Gran Bretagna
“Il diritto di marchio non consente di opporsi all’uso di un segno identico o simile ad un marchio in una pubblicità comparativa se non esiste per il pubblico un rischio di confusione tra l’operatore pubblicitario e il titolare del marchio o tra i marchi, beni o servizi dell’operatore pubblicitario e quelli del titolare del marchio”.
Così la Corte di Giustizia europea si è pronunciata in merito al caso che vedeva contrapposti l’operatore mobile britannico O2 e il concorrente H3G.
I fatti risalgono al 2004 e si riferiscono alla campagna pubblicitaria lanciata da H3G per il servizio prepagato “Threepay”.
Il messaggio promozionale in questione metteva a confronto le tariffe praticate dal gruppo asiatico (che opera col brand commerciale ‘3’) con quelle dei servizi offerti da O2, facendone risaltare, ovviamente, la maggiore convenienza.
O2 non contestava però questa comparazione delle tariffe, quanto l’utilizzo da parte di H3G di immagini di bolle in bianco e nero in movimento, simili a quelle utilizzate dall’operatore britannico per pubblicizzare i propri servizi.
O2, che è anche titolare di due marchi nazionali britannici consistenti in un’immagine statica di bolle, ha quindi fatto ricorso alla High Court accusando H3G di contraffazione dei suoi marchi, pur ammettendo che il confronto dei prezzi effettuato nella pubblicità in questione era esatto e che la pubblicità non era ingannevole.
L’azione legale è stata respinta dalla High Court ma O2, decisa ad andare fino in fondo, ha impugnato la sentenza dinanzi alla Court of Appeal, che ha quindi chiesto alla Corte di giustizia “se il titolare di un marchio possa vietare l’uso di un segno identico o simile al suo marchio in una pubblicità comparativa che non provoca confusione tra l’operatore pubblicitario e un concorrente o tra i marchi, beni o servizi dell’operatore pubblicitario e quelli di un concorrente”.
La Corte, in risposta, ha ricordato che “ai sensi della direttiva comunitaria sui marchi (direttiva 89/
/ ), il titolare di un marchio può vietare l’uso, nel commercio, di un segno identico al marchio per prodotti o servizi identici e l’uso di un segno simile al marchio se esiste un rischio di confusione che comprende il rischio di associazione tra il segno e il marchio”.
L’uso da parte di H3G delle ‘bolle’ simili a quelle utilizzate dal concorrente, insomma, non ha ingenerato un rischio di confusione per i consumatori.
“Nel complesso – secondo il giudizio della Corte – la pubblicità controversa non era ingannevole e, in particolare, non lasciava supporre che ci fosse una qualsiasi relazione commerciale tra O2 e H3G”.

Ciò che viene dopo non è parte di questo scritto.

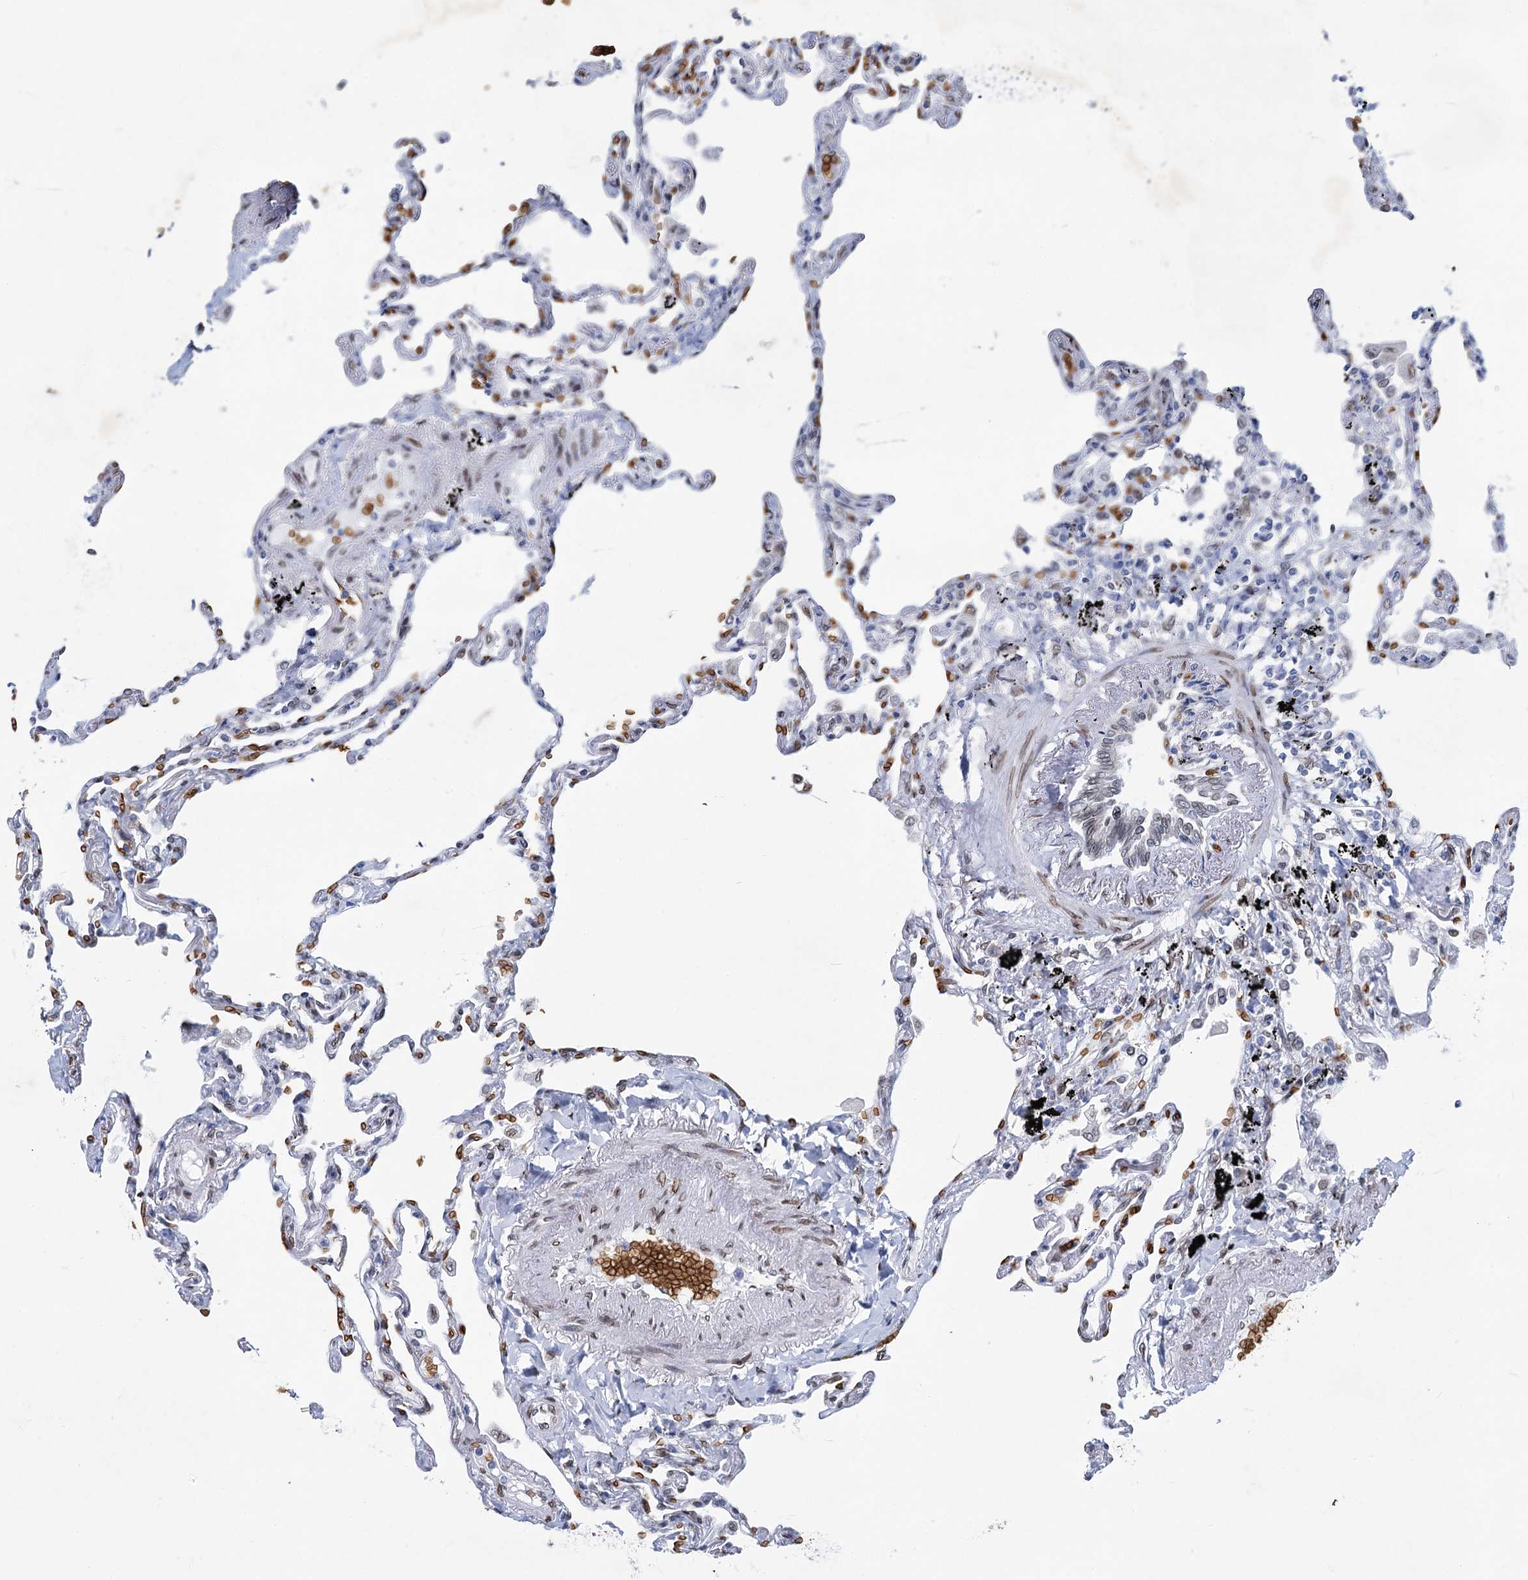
{"staining": {"intensity": "moderate", "quantity": "<25%", "location": "nuclear"}, "tissue": "lung", "cell_type": "Alveolar cells", "image_type": "normal", "snomed": [{"axis": "morphology", "description": "Normal tissue, NOS"}, {"axis": "topography", "description": "Lung"}], "caption": "Brown immunohistochemical staining in normal lung reveals moderate nuclear staining in approximately <25% of alveolar cells. The protein is shown in brown color, while the nuclei are stained blue.", "gene": "PRSS35", "patient": {"sex": "female", "age": 67}}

Non si è riscontrata, dunque, neanche la violazione della direttiva comunitaria 84/450/
sulla pubblicità comparativa, che ammette la possibilità di effettuare negli spot comparazioni con prodotti concorrenti, purché il messaggio non sia ingannevole, non ingeneri confusione sul mercato tra l’operatore pubblicitario e un concorrente o tra i marchi, non causi discredito o denigrazione di un marchio e non tragga indebitamente vantaggio da un marchio.